UPDATE: Safe Systems just released their Enhanced CyberSecurity Assessment Toolkit (ECAT) – This enhanced version of the FFIEC toolkit addresses the biggest drawback of the tool; the ability to collect, summarize, and report your risk and control maturity levels.
Once risks and controls have been assessed (Step 1 below), institutions will now be better able to identify gaps in their cyber risk program, which is step 2 in the 5 step process.
This long-anticipated release of the Cybersecurity Assessment Tool (CAT) is designed to assist institution management in both assessing their exposure to cyber risk, and then measuring the maturity level of their current cybersecurity controls. Users must digest 123 pages, and must provide one of five answers to a total of 69 questions in 10 categories or domains. This is not a trivial undertaking, and will require input from IT, HR, internal audit, and key third-parties.
After completing the assessment, management should gain a pretty good understanding of the gaps, or weaknesses, that may exist in their own cybersecurity program. As a result, “management can then decide what actions are needed either to affect the inherent risk profile or to achieve a desired state of maturity.” I found the CAT to be quite innovative in what it does, but it also has some baffling limitations that may pose challenges to many financial institutions, particularly smaller ones.
The CAT is quite innovative in what it does, but it also has some baffling limitations…
First of all, I was stunned by the specificity of both the risk assessment and the maturity review. Never before have we seen this level of prescriptiveness and granularity from the FFIEC in how risks and controls should be categorized. For example, when assessing risk from third-parties:
- No third-parties with system access = Least Risk
- 1 – 5 third parties = Minimal Risk
- 6 – 10 third parties = Moderate Risk
- 11 – 25 third parties = Significant Risk, and
- > 25 third parties = Most Risk
Again, this is quite different from what the FFIEC has done previously. If Information Security guidance used the same level of detail, we might see specific risk levels for passwords of a certain length and complexity, and correspondingly higher control maturity levels for longer, more complex passwords. Of course we don’t see that from current guidance, what we get is a generic “controls must be appropriate to the size and complexity of the institution, and the nature and scope of its operations”, leaving the interpretation of exactly what that means to the institution, and to the examiner.

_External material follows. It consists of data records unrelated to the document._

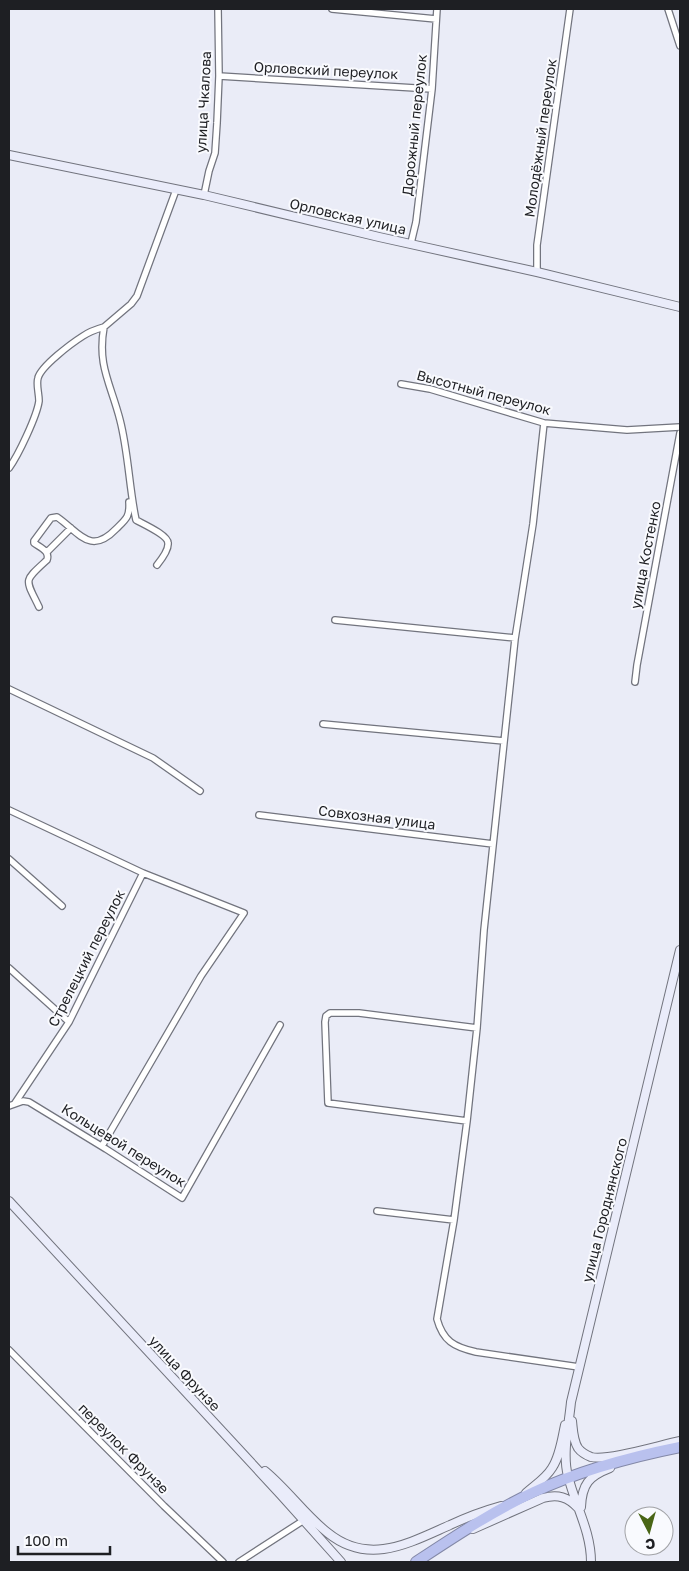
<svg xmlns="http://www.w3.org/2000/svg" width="689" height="1571" font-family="'Golos Text',sans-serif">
  <rect width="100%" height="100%" fill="#eaecf7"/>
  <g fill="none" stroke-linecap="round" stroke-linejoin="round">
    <defs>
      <path id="street" d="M332 9 436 19
        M668 9 680 46
        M219 76 432 89
        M204 195 209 171 215 153 217 123 219 76 218 9
        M411 243 416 222 432 89 437 9
        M537 272V245L570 9
        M401 384 430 389 544 423 627 430 680 427
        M544 423 533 524 515 639 484 930 477 1028 467 1121 454 1220 437 1319C443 1341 454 1347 476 1352L579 1367
        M9 468C18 456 37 416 39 401 39 393 36 385 38 378 41 366 72 343 83 336 89 332 97 329 104 327
        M47 552 71 528
        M157 565C161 560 169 550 168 543 168 535 143 524 136 520L135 515C129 484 128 451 120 420 111 384 97 366 104 327L131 304 137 296 176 190
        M39 607C25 578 23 582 47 560 50 551 41 548 34 543V541L51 518 57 517C79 532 90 556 116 529 126 519 130 517 129 502
        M335 620 515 638
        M635 682 637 665 680 433
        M9 689 153 758 200 791
        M323 724 504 741
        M9 810 143 873 244 913 201 976 102 1146
        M259 815 493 844
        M9 859 62 906
        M9 968 69 1022
        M15 1103 69 1022 143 873
        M9 1106 23 1101 29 1102 106 1149 182 1198 280 1025
        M467 1121 328 1103 325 1022 326 1016 330 1013H359L477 1028
        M377 1211 454 1220
        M9 1350 164 1506 223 1562
        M239 1562 304 1520"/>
      <path id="secondary" d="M9 155 204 195 379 237 537 272 680 307
        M9 1201 281 1495 341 1562
        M572 1421C573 1430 573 1440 578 1448 581 1452 586 1455 591 1457 608 1461 660 1445 680 1441
        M265 1471C288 1490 305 1515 328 1533 369 1566 409 1543 450 1525 467 1517 483 1511 501 1506
        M526 1493C535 1485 546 1478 552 1468 560 1456 562 1439 565 1425
        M581 1507C582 1484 589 1476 610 1468
        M473 1529 543 1498C558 1494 568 1497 578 1508
        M591 1562C591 1531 575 1505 568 1476 562 1454 569 1424 571 1402L680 950"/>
      <path id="highway" d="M416 1562C454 1537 493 1511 534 1492 581 1470 630 1457 680 1447"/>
    </defs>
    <use href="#street" stroke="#72747e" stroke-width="8"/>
    <use href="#secondary" stroke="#72747e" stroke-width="10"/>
    <use href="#highway" stroke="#8388a7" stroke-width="12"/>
    <use href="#street" stroke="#fff" stroke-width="5.5"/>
    <use href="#secondary" stroke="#eaecfa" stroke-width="8"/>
    <use href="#highway" stroke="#b9c1ee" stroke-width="10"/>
  </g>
  <g text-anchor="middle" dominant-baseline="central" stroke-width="4" stroke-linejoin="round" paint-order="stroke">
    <g font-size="14" fill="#1e1f23" stroke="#f9fafe">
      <text transform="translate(326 70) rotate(3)">Орловский переулок</text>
      <text transform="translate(203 102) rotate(-87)">улица Чкалова</text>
      <text transform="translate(414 125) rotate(-84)">Дорожный переулок</text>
      <text transform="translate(540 138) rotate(-82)">Молодёжный переулок</text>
      <text transform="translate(348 216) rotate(13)">Орловская улица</text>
      <text transform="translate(484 392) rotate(15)">Высотный переулок</text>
      <text transform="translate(645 555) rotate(-79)">улица Костенко</text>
      <text transform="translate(377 817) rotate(7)">Совхозная улица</text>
      <text transform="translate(86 958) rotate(-63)">Стрелецкий переулок</text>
      <text transform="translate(124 1145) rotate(32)">Кольцевой переулок</text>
      <text transform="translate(604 1210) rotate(-76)">улица Городнянского</text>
      <text transform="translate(185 1373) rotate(47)">улица Фрунзе</text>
      <text transform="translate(124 1448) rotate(45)">переулок Фрунзе</text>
    </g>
  </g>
  <rect width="689" height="1571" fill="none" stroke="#1e1f23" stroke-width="20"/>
  <g transform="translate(649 1531) rotate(174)"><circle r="24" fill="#f9fafe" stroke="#a1a2a6"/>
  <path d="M0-4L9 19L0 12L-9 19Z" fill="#496516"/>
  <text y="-8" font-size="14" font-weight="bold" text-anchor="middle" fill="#1e1f23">С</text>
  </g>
  <path d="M18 1546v8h92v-8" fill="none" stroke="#1e1f23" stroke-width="2.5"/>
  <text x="25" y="1546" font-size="15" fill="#1e1f23" stroke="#f9fafe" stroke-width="4" paint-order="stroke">100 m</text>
</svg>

I see this new approach as a very good thing, because it removes all of the ambiguity from the process. As someone who has seen institutions of all sizes and complexities struggle with how to interpret and implement guidance, I hope this represents a new approach to all risk assessments and control reviews going forward. Imagine having a single worksheet for both institutions and examiners. Both sides agree that a certain number of network devices, or third-parties, or wire transfers, or RDC customers, or physical locations, constitute a very specific level of risk. Control maturity is assessed based on implementation of specific discrete elements. Removing the uncertainty and guess-work from examinations would be VERY good thing for over-burdened institutions and examiners alike.
7 Reasons Why Small Community Banks Should Outsource IT Network Management
So all that is good, but there are 2 big challenges with the tool; collection, and interpretation and analysis. The first is the most significant, and makes the tool almost useless in its current format. Institutions are expected to collect, and then interpret and analyze the data, but the tool doesn’t have that capability to do that because all the documents provided by the FFIEC are in PDF format.
If you can figure out how to record your responses, that still leaves the responsibility to conduct a “gap” analysis to the institution. In other words, now that you know where your biggest risks reside, how do you then align your controls with those risks?
One more challenge…regulators expect you to communicate the results to the Board and senior management, which is not really possible without some way of collecting and summarizing the data. They also recommend an independent evaluation of the results from your auditors, which also requires summary data.
In summary, there is a lot to like in this guidance and I hope we see more of this level of specificity going forward. But the tool should have the ability to (at a minimum) record responses, and ideally summarize the data at various points in time. In addition, most institutions will likely need assistance summarizing and analyzing the results, and addressing the gaps. But at least we now have a framework, and that is a good start.